**TEXT SEGMENT**.
Thank you. Actually it's not THAT hard to customize Puppy if you know the right tools (undeb and unrpm are a must-have ;-)). And I still got the package I made for barebones somewhere (though it's totally outdated and most of the tools now are available in the dotpet repository). I'll try to update it a bit and install it over G_Pup, among with the new tcl/tk libs (afaik they're gonna go back to a gnocl-enhanced tcl/tk environment and stop using GtkDialog3, can't blame them. Gtkdialog sucks when it comes down to creating new GUIs ).


----------



## CyberFoxx (Feb 10, 2009)

g4u - Really good HD cloning disk. The fact you can clone a HD to/from a FTP is quite nice. (I've used it that way a couple times) Plus it can even be netbootable as well. Case of "Only does one thing, but does it really well."


----------



## ToeClaws (Feb 10, 2009)

Oooo... that sounds very handy CyberFoxx.  Doesn't matter if it's all that does - if that's what you need, then you want a quick and good tool to do it.   Does it support SFTP/SCP as well?


----------



## Irreverent (Feb 10, 2009)

*UNethBootin*: Not an OS per se, but a handly little utility to make bootable LIVE USB drives.  It even downloads the ISO file for you (all the majors anyway), or lets you build your own. In about 2 mouse clicks.

Puppy on a scrap 1gb usb key rocks!


----------



## Archibald Ironfist (Feb 13, 2009)

MinuetteOS

A 100% ASSEMBLER coded, modern 64-bit OS with an HTTP server similar to Apache, SSH1&2, FTP, and more servers, browser, DVD player, Doom1&2, Super Mario Bros, and Quake.

And no harddrive or CD-ROM drive required:  Only a floppy.


----------



## Adelio Altomar (Feb 13, 2009)

Linux Mint

Mainly like the live CD version for its Java and .mp3 plug-ins. It gave me something to use with Eclipse while my computer was completely down, and the hard-drive was broken. Surprisingly, Ubuntu doesn't have this on the live CD. 

Oh, and I got my computer repaired with a better, and bigger hard drive, everyone! =D


----------



## Werevixen (Feb 13, 2009)

Windows 7 or XP x64. If you think different, fine, you have the right to be wrong just because you're trying to be cool by opposing 'the man'.

I'm onto you rebellious people! D:<


----------



## ToeClaws (Feb 13, 2009)

Archibald Ironfist said:


> MinuetteOS
> 
> A 100% ASSEMBLER coded, modern 64-bit OS with an HTTP server similar to Apache, SSH1&2, FTP, and more servers, browser, DVD player, Doom1&2, Super Mario Bros, and Quake.
> 
> And no harddrive or CD-ROM drive required:  Only a floppy.

**SHORT TASK A**.
Revise the listing lines starting at the one containing "scientific name: Hyparrhenia diplandra" and ending at the one containing "order: Lepidoptera", replacing every "phylum" with "division" and keeping everything else the same. Return only those lines.

**DATA SHOWN**.

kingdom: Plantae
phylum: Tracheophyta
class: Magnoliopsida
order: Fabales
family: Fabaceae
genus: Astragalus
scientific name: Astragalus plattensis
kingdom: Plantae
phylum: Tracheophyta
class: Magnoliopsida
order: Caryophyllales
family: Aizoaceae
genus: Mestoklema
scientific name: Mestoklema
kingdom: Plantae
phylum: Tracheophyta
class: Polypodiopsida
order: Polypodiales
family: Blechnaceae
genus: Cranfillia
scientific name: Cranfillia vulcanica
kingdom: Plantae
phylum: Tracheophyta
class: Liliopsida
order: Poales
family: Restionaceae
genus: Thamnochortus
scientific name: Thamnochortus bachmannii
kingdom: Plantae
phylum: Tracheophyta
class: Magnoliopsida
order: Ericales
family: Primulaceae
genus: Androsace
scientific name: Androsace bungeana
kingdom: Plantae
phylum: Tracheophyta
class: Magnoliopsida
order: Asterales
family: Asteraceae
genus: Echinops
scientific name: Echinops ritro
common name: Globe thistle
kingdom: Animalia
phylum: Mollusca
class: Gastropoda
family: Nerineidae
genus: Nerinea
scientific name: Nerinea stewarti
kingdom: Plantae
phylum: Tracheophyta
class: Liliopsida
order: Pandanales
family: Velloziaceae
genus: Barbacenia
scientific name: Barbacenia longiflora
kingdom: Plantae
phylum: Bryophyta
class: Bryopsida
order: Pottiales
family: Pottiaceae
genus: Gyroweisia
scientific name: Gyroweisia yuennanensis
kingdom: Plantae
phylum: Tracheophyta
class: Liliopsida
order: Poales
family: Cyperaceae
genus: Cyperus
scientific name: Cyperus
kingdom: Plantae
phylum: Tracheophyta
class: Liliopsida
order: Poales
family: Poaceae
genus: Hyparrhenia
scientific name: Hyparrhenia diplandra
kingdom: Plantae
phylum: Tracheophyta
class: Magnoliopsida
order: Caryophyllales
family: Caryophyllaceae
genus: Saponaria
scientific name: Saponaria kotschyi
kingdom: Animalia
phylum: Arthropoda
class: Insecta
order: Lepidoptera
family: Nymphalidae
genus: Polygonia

**SHORT TASK B**.
Pick up the forum thread about operating systems and utilities after its last line and continue writing it.

**FINAL RESULT A**.
scientific name: Hyparrhenia diplandra
kingdom: Plantae
division: Tracheophyta
class: Magnoliopsida
order: Caryophyllales
family: Caryophyllaceae
genus: Saponaria
scientific name: Saponaria kotschyi
kingdom: Animalia
division: Arthropoda
class: Insecta
order: Lepidoptera

**FINAL RESULT B**.
Whoa... that was some brave soul who coded that (Assembler's not known for its ease of use, hehe).  Neat. ^_^



			
				Adelio Altomar said:
			
		

> Linux Mint
> 
> Mainly like the live CD version for its Java and .mp3 plug-ins. It gave me something to use with Eclipse while my computer was completely down, and the hard-drive was broken. Surprisingly, Ubuntu doesn't have this on the live CD.



Mint is a full Linux release but... you have a good point - since it natively contains all the restricted content, it can pretty much do everything right off the LiveCD.  The reason Ubuntu can't do that is that Ubuntu is written on the ideology of a 100% free OS, no license agreements, no restrictions, etc.  As such, they can't include things like Flash, Java or DVD decrypters off the LiveCD 'cause that would require the user to agree to a license agreement of some sort.



			
				Werevixen said:
			
		

> Windows 7 or XP x64. If you think different, fine, you have the right to be wrong just because you're trying to be cool by opposing 'the man'.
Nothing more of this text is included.